TEKS YANG DITAMPILKAN:
*****
Jadi, perbaikan kalimat di atas
adalah:
(a) Produk-produk kami dijamin
memuaskan para Bapak dan Ibu.
(d) Harga yang Bapak tawarkan kepada
kami sangat murah.
(e) Banyak orang yang telah tertarik
terhadap produk perusahaan kami
B. Pemilihan
kata yang tepat (diksi)
Pilihan kata atau diksi dalam bahasa
surat hendaknya tepat agar tidak menimbulkan konotasi yang lain. Konotasi
adalah makna tambahan yang muncul dari kata tersebut. Makna konotasi muncul
akibat penafsiran, perasaan, dan budaya setiap orang. Konotasi ini akan
ditanggapi secara berbeda-beda, bergantung dari situasi pembacanya. Coba Anda
perhatikan contoh berikut ini.
*****
KUTIPAN CATATAN:
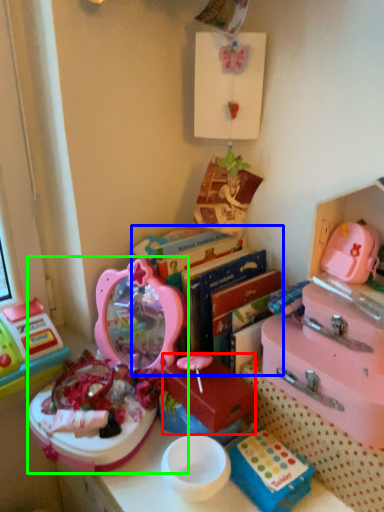
Question: Which object is positioned closest to storage box (highlighted by a red box)? Select from bookshelf (highlighted by a blue box) and toy (highlighted by a green box).

Choices:
 (A) bookshelf
 (B) toy

Answer: (A)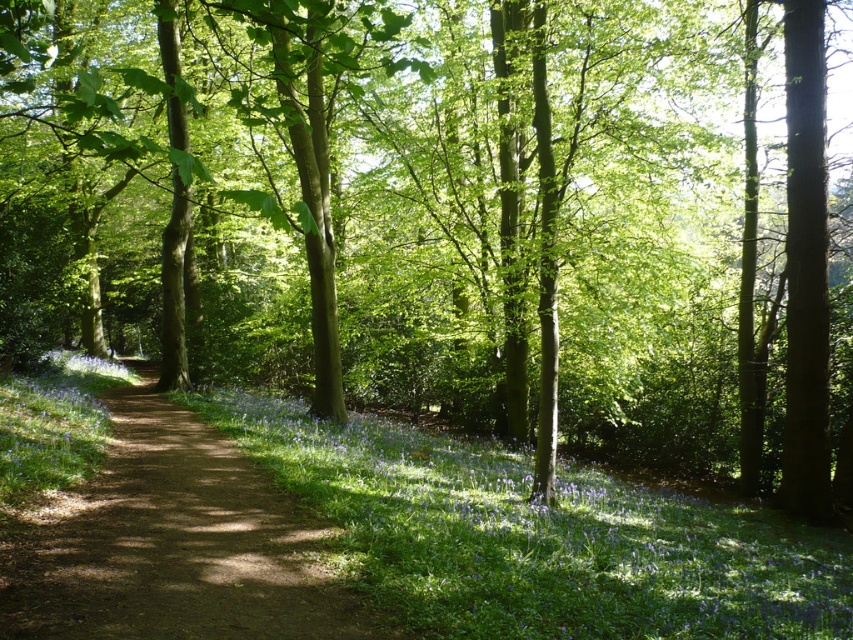
Question: Which of the following is the closest to the observer?

Choices:
 (A) (622, 480)
 (B) (33, 547)

Answer: (B)

Question: Which point appears farthest from the camera in this image?

Choices:
 (A) (811, 598)
 (B) (282, 572)

Answer: (A)

Question: Where is blue matte flowers at center located in relation to dirt path at center in the image?

Choices:
 (A) below
 (B) above

Answer: (A)

Question: Can you confirm if blue matte flowers at center is wider than dirt path at center?

Choices:
 (A) yes
 (B) no

Answer: (A)

Question: Can you confirm if blue matte flowers at center is positioned to the right of dirt path at center?

Choices:
 (A) no
 (B) yes

Answer: (B)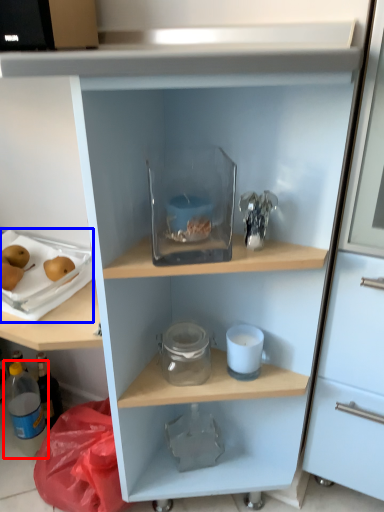
Question: Which point is further to the camera, bottle (highlighted by a red box) or appliance (highlighted by a blue box)?

Choices:
 (A) bottle
 (B) appliance

Answer: (A)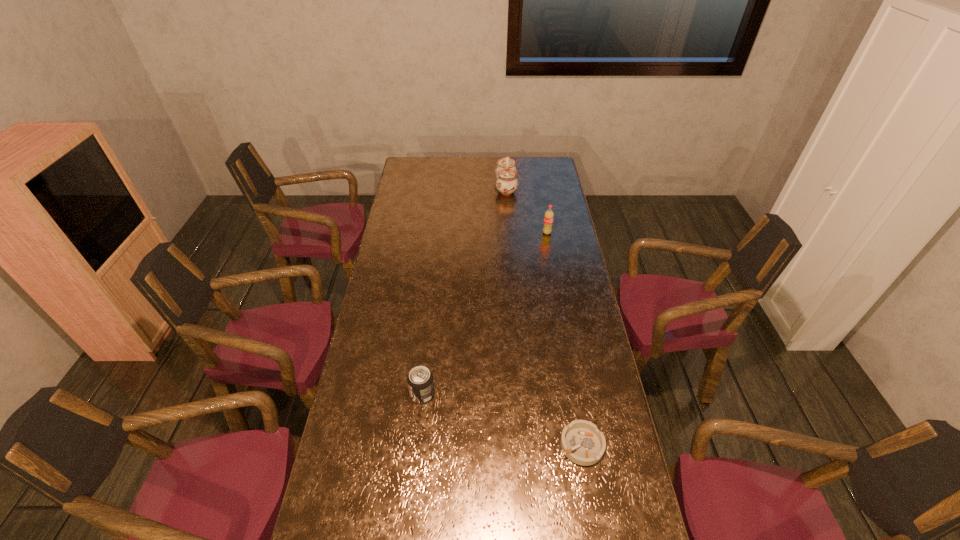
At what (x,y) coordinates should I click in order to perform the action: click on chinaware. Please return your answer as a coordinate pair (x, y). The height and width of the screenshot is (540, 960). Looking at the image, I should click on (506, 172).

Find the location of a particular element. The image size is (960, 540). the farthest object is located at coordinates (506, 172).

At what (x,y) coordinates should I click in order to perform the action: click on the taller soda can. Please return your answer as a coordinate pair (x, y). The width and height of the screenshot is (960, 540). Looking at the image, I should click on (549, 215).

Find the location of `the third nearest object`. the third nearest object is located at coordinates (549, 215).

Where is `the left soda can`? The image size is (960, 540). the left soda can is located at coordinates (420, 381).

Identify the location of the nearer soda can. The width and height of the screenshot is (960, 540). (420, 381).

The height and width of the screenshot is (540, 960). I want to click on ashtray, so click(581, 441).

You are a GUI agent. You are given a task and a screenshot of the screen. Output one action in this format:
    pyautogui.click(x=<x>, y=<y>)
    Task: Click on the shortest object
    The width and height of the screenshot is (960, 540).
    Given the screenshot: What is the action you would take?
    pyautogui.click(x=581, y=441)

Find the location of a particular element. This screenshot has height=540, width=960. vacant position located 0.050m by the handle of the chinaware is located at coordinates (486, 187).

In order to click on vacant space located 0.140m by the handle of the chinaware in this screenshot , I will do 468,187.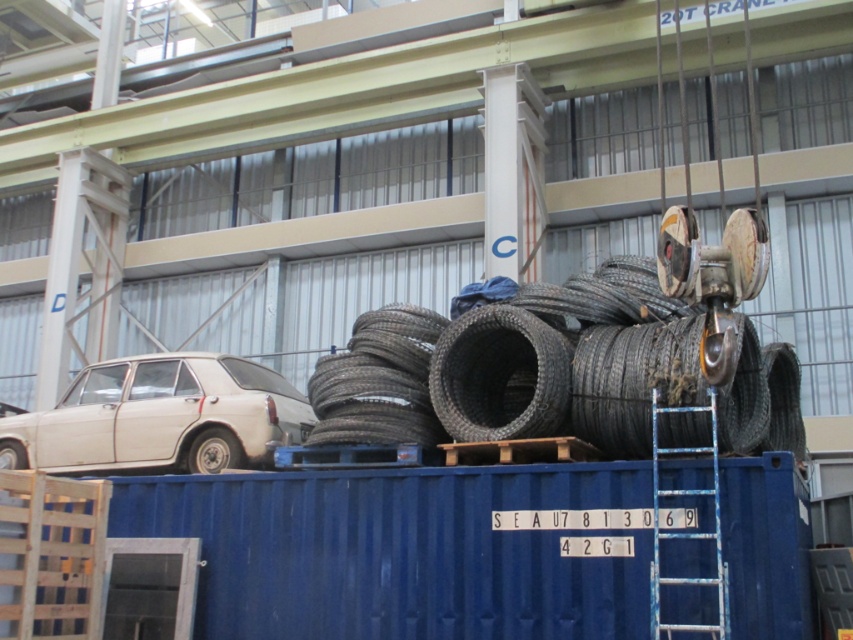
Between dark gray rubber tire at center and blue metallic ladder at right, which one is positioned higher?

dark gray rubber tire at center

Describe the element at coordinates (500, 376) in the screenshot. I see `dark gray rubber tire at center` at that location.

Image resolution: width=853 pixels, height=640 pixels. In order to click on dark gray rubber tire at center in this screenshot , I will do `click(500, 376)`.

Between point (640, 346) and point (222, 461), which one is positioned behind?

Positioned behind is point (222, 461).

Describe the element at coordinates (633, 381) in the screenshot. I see `black rubber tire at center` at that location.

Who is more distant from viewer, (621, 410) or (236, 461)?

Positioned behind is point (236, 461).

The width and height of the screenshot is (853, 640). In order to click on black rubber tire at center in this screenshot , I will do `click(633, 381)`.

Does dark gray rubber tire at center appear on the right side of black rubber tire at lower left?

Yes, dark gray rubber tire at center is to the right of black rubber tire at lower left.

Can you confirm if dark gray rubber tire at center is bigger than black rubber tire at lower left?

Correct, dark gray rubber tire at center is larger in size than black rubber tire at lower left.

Who is more distant from viewer, [515,332] or [213,470]?

The point [213,470] is more distant.

Locate an element on the screen. dark gray rubber tire at center is located at coordinates (500, 376).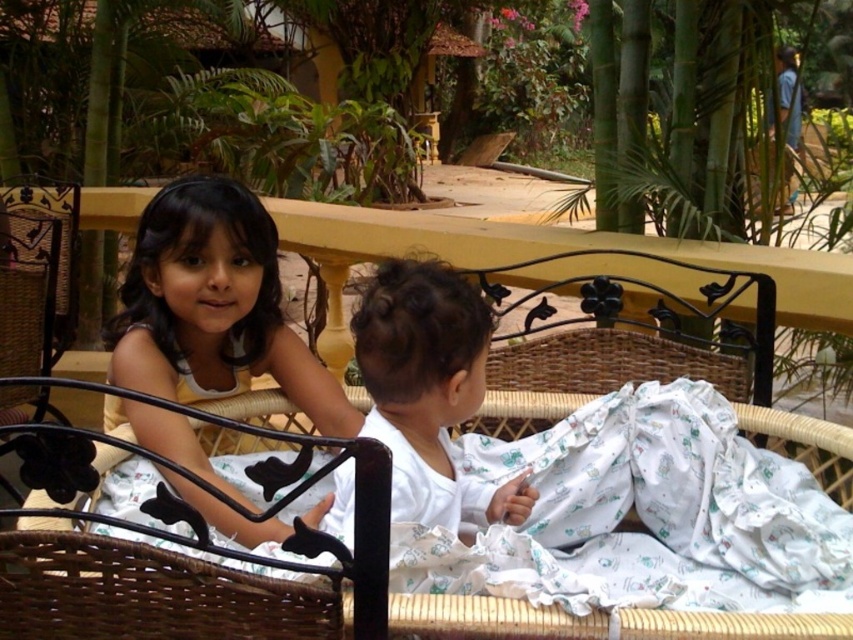
You are a photographer setting up a shot of the two children on the wicker bed. You want to ensure both the matte yellow dress at upper left and the white soft fabric at center are clearly visible. Which object should you focus on first if you want to highlight the larger one?

The matte yellow dress at upper left is larger in size than the white soft fabric at center, so you should focus on the matte yellow dress at upper left first to highlight the larger object.

You are a photographer trying to capture a closeup of the white soft fabric at center while also including the matte yellow dress at upper left in the frame. Given that your camera has a maximum focus range of 10 inches, will you be able to capture both objects clearly in the same photo?

The distance between the matte yellow dress at upper left and the white soft fabric at center is 9.74 inches, which is within the camera maximum focus range of 10 inches. Therefore, you can capture both objects clearly in the same photo.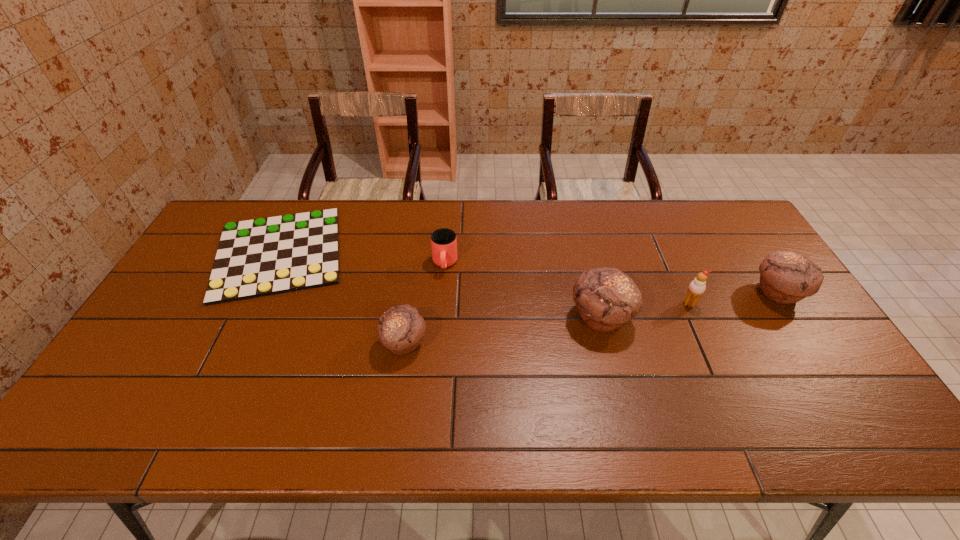
Where is `vacant space at the left edge of the desktop`? This screenshot has width=960, height=540. vacant space at the left edge of the desktop is located at coordinates click(x=187, y=272).

Locate an element on the screen. vacant space at the right edge of the desktop is located at coordinates (715, 244).

In the image, there is a desktop. At what (x,y) coordinates should I click in order to perform the action: click on blank space at the far left corner. Please return your answer as a coordinate pair (x, y). The width and height of the screenshot is (960, 540). Looking at the image, I should click on (251, 206).

The image size is (960, 540). In the image, there is a desktop. Find the location of `vacant space at the near left corner`. vacant space at the near left corner is located at coordinates [x=170, y=391].

The width and height of the screenshot is (960, 540). What are the coordinates of `free space at the far right corner` in the screenshot? It's located at (698, 205).

Identify the location of vacant space at the near right corner of the desktop. The width and height of the screenshot is (960, 540). (847, 374).

Locate an element on the screen. This screenshot has height=540, width=960. vacant area that lies between the third object from right to left and the shortest object is located at coordinates (440, 285).

At what (x,y) coordinates should I click in order to perform the action: click on blank region between the second muffin from right to left and the fifth object from left to right. Please return your answer as a coordinate pair (x, y). Image resolution: width=960 pixels, height=540 pixels. Looking at the image, I should click on (645, 310).

This screenshot has height=540, width=960. I want to click on unoccupied area between the second muffin from right to left and the leftmost object, so click(440, 285).

The image size is (960, 540). In order to click on empty space between the second shortest muffin and the icecream in this screenshot , I will do `click(733, 298)`.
*****
LATIHAN SOAL:
• A. Terjemahkan kalimat "Konotasi adalah makna tambahan yang muncul dari kata tersebut." dari teks tentang pilihan kata dalam bahasa surat ke dalam bahasa Inggris.
• B. Tuliskan lanjutan teks tentang pilihan kata dalam bahasa surat, dimulai tepat setelah kalimat terakhirnya.
Catatan-catatan tersebut sama sekali tidak dipakai di sini.

JAWABAN TERTULIS:
• A. Connotation is an additional meaning that arises from the word in question.

• B.
(a) Kami berharap, Bapak dapat
bergabung di perusahaan kami.
(b) Saya berharap, Saudara dapat
bergabung di perusahaan saya.
Kata kami pada kalimat (a) sebenarnya sama
dengan kata saya pada kalimat (b), yakni prulalis
majestatis. Penggunaan
kata kami terasa lebih santun karena tidak menonjolkan diri
dibandingkan dengan kata saya. Begitu pula, penggunaaan kata Bapak terasa lebih terhormat dibandingkan
dengan kata Saudara.
Contoh lain adalah:
(a) Seorang supervisor harus memperhatikan anggota timnya.
(b) Seorang mandor harus memperhatikan bawahannya.
Kata supervisor dan mandor pada kalimat di atas pada dasarnya
memiliki makna yang sama, pengawas atau pengontrol utama. Akan tetapi, kata supervisor terasa lebih terhormat daripada
kata mandor. Begitu pula, frasa anggota tim memiliki konotasi lebih baik
daripada kata bawahan.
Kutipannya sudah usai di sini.